- Task brief
Work out the count of lines in the listing below that include "dintv". Give that count alone.

>>>>

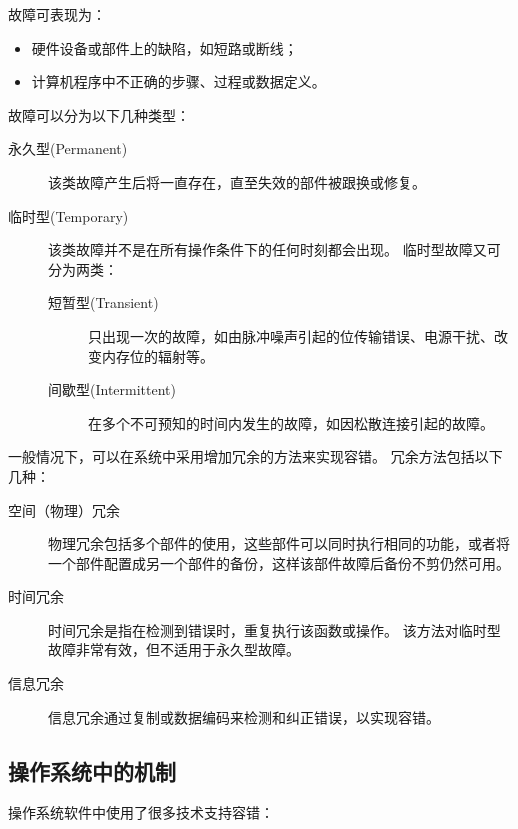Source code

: {{        故障可表现为：

        \begin{itemize}
            \item 硬件设备或部件上的缺陷，如短路或断线；
            \item 计算机程序中不正确的步骤、过程或数据定义。
        \end{itemize}

        故障可以分为以下几种类型：

        \begin{description}
            \item[永久型(Permanent)] 该类故障产生后将一直存在，直至失效的部件被跟换或修复。
            \item[临时型(Temporary)]
            {
                该类故障并不是在所有操作条件下的任何时刻都会出现。
                临时型故障又可分为两类：

                \begin{description}
                    \item[短暂型(Transient)] 只出现一次的故障，如由脉冲噪声引起的位传输错误、电源干扰、改变内存位的辐射等。
                    \item[间歇型(Intermittent)] 在多个不可预知的时间内发生的故障，如因松散连接引起的故障。
                \end{description}
            }
        \end{description}

        一般情况下，可以在系统中采用增加冗余的方法来实现容错。
        冗余方法包括以下几种：

        \begin{description}
            \item[空间（物理）冗余] 物理冗余包括多个部件的使用，这些部件可以同时执行相同的功能，或者将一个部件配置成另一个部件的备份，这样该部件故障后备份不剪仍然可用。
            \item[时间冗余]
            {
                时间冗余是指在检测到错误时，重复执行该函数或操作。
                该方法对临时型故障非常有效，但不适用于永久型故障。
            }
            \item[信息冗余] 信息冗余通过复制或数据编码来检测和纠正错误，以实现容错。
        \end{description}
    }

    \subsection{操作系统中的机制}
    {
        操作系统软件中使用了很多技术支持容错：

}}
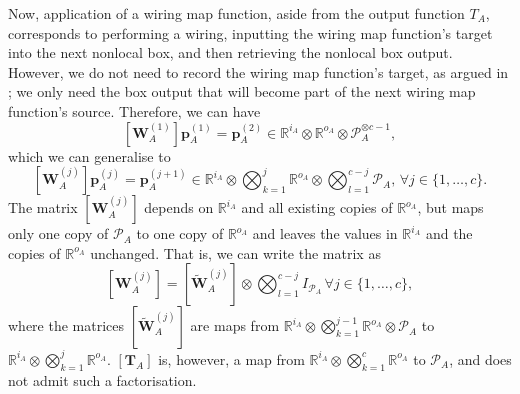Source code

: \documentclass[10pt, a4paper]{article}
\numberwithin{equation}{section} %
\theoremstyle{definition}
\theoremstyle{plain}
\newcommand{\dintv}[2]{\mathopen\{#1,\ldots,#2\mathclose\}}
\newcommand{\?}{\mathrel{?}} %
\newcommand{\R}{\mathbb{R}} %
\newcommand{\cvec}[1]{\boldsymbol{\mathbf{#1}}}    %
\newcommand{\matr}[2][]{\left[\mathbf{#2}#1\right]} %
\newcommand{\sP}{\mathcal{P}}
\begin{document}
              Now, application of a wiring map function, aside from the output function \(T_A\), corresponds to performing a wiring, inputting the wiring map function's target into the next nonlocal box, and then retrieving the nonlocal box output. However, we do not need to record the wiring map function's target, as argued in ; we only need the box output that will become part of the next wiring map function's source. Therefore, we can have
              \[ \matr[_A^{(1)}]{W} \cvec{p}_A^{(1)} = \cvec{p}_A^{(2)} \in \R^{i_A} \otimes \R^{o_A} \otimes \sP_A^{\otimes c-1}, \]
              which we can generalise to
              \begin{equation}
                \matr[_A^{(j)}]{W} \cvec{p}_A^{(j)} = \cvec{p}_A^{(j+1)} \in \R^{i_A} \otimes \bigotimes_{k=1}^{j} \R^{o_A} \otimes \bigotimes_{l=1}^{c-j} \sP_A,\, \forall j \in \dintv{1}{c}.
              \end{equation}
              The matrix \(\matr[_A^{(j)}]{W}\) depends on \(\R^{i_A}\) and all existing copies of \(\R^{o_A}\), but maps only one copy of \(\sP_A\) to one copy of \(\R^{o_A}\) and leaves the values in \(\R^{i_A}\) and the copies of \(\R^{o_A}\) unchanged. That is, we can write the matrix as
              \begin{equation}
                \matr[_A^{(j)}]{W} = \matr[_A^{(j)}]{\tilde{W}} \otimes \bigotimes_{l=1}^{c-j} I_{\sP_A} \, \forall j \in \dintv{1}{c},
              \end{equation}
              where the matrices \(\matr[_A^{(j)}]{\tilde{W}}\) are maps from \(\R^{i_A} \otimes \bigotimes_{k=1}^{j-1} \R^{o_A} \otimes \sP_A\) to \(\R^{i_A} \otimes \bigotimes_{k=1}^{j} \R^{o_A}\). \(\matr[_A]{T}\) is, however, a map from \(\R^{i_A} \otimes \bigotimes_{k=1}^{c} \R^{o_A}\) to \(\sP_A\), and does not admit such a factorisation.
\end{document}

<<<<

- Task output
3